Note that, by definition of the adjoint, $\Phi^\ast\in\mathfrak L(H,U_0)$, but since $$\left\|\Phi^\ast h\right\|_U^2\le\left\|Q\right\|_{\mathfrak L(U)}\left\|\Phi^\ast h\right\|_{U_0}^2\le\left\|Q\right\|_{\mathfrak L(U)}\left\|\Phi^\ast\right\|_{\mathfrak L(H,\:U_0)}^2\left\|h\right\|_H^2\;\;\;\text{for all }h\in H,\tag1$$ $\Phi^\ast$ is even bounded when it is considered as being an operator from $H$ to $U$. Hence, the desired result is at least formally possible.
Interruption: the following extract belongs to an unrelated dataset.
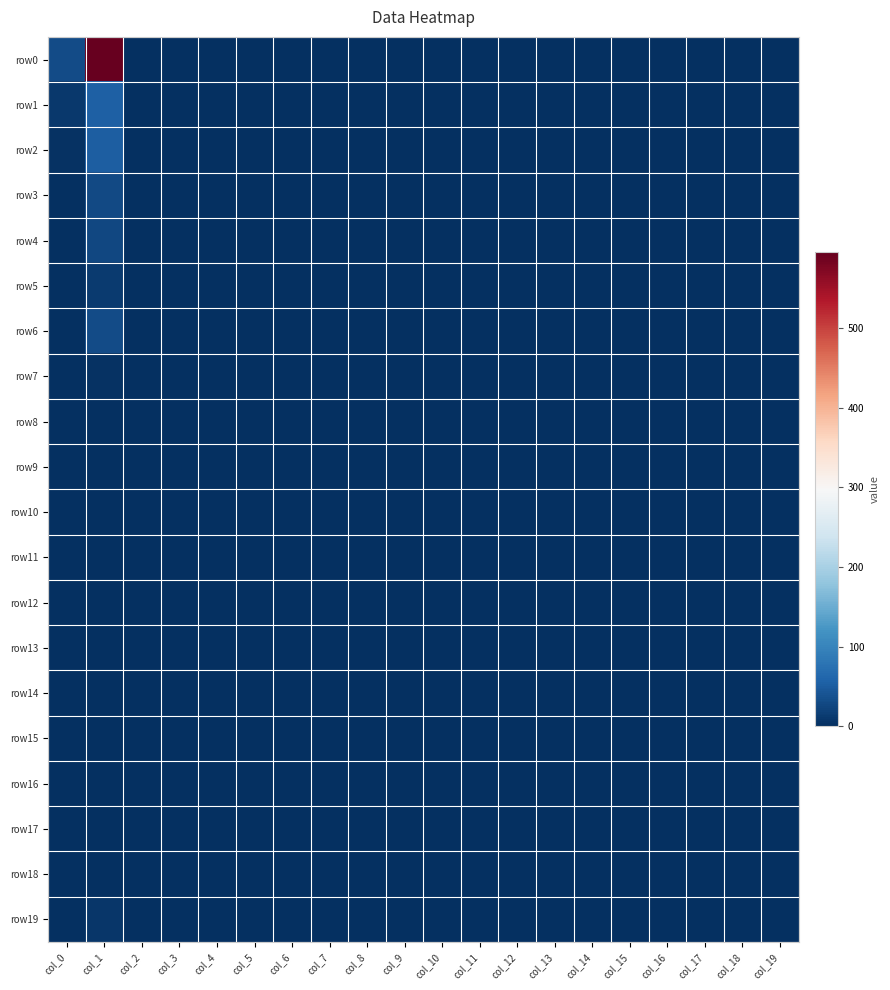

Which series has the largest range (max minus min)?

row0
If I understand correctly, your question arises from the diference between the adjoint in $\mathfrak{L}(H,U_0)$ and $\mathfrak{L}(H,U)$. But consider the following: let $u_0, v_0 \in U_0$ \begin{align*} \langle Q^{1/2}\Phi^* u_0, v_0\rangle_{U_0} &= \langle Q^{-1/2}Q^{1/2}\Phi^* u_0, Q^{-1/2}v_0\rangle_{U} \\ &= \langle Q^{1/2}Q^{-1/2}\Phi^* u_0, Q^{-1/2}v_0\rangle_{U} \\ &= \langle Q^{-1/2}\Phi^* u_0, Q^{1/2}Q^{-1/2}v_0\rangle_{U} \\ &= \langle Q^{-1/2}\Phi^* u_0, Q^{-1/2} Q^{1/2}v_0\rangle_{U} \\ &= \langle \Phi^* u_0, Q^{1/2}v_0\rangle_{U_0} \\ &= \langle u_0, \Phi Q^{1/2}v_0\rangle_{U_0} \\ \end{align*}
Showing that $(\Phi Q^{1/2})^* = Q^{1/2} \Phi^*$ (and also that $(Q^{1/2})^* = Q^{1/2}$).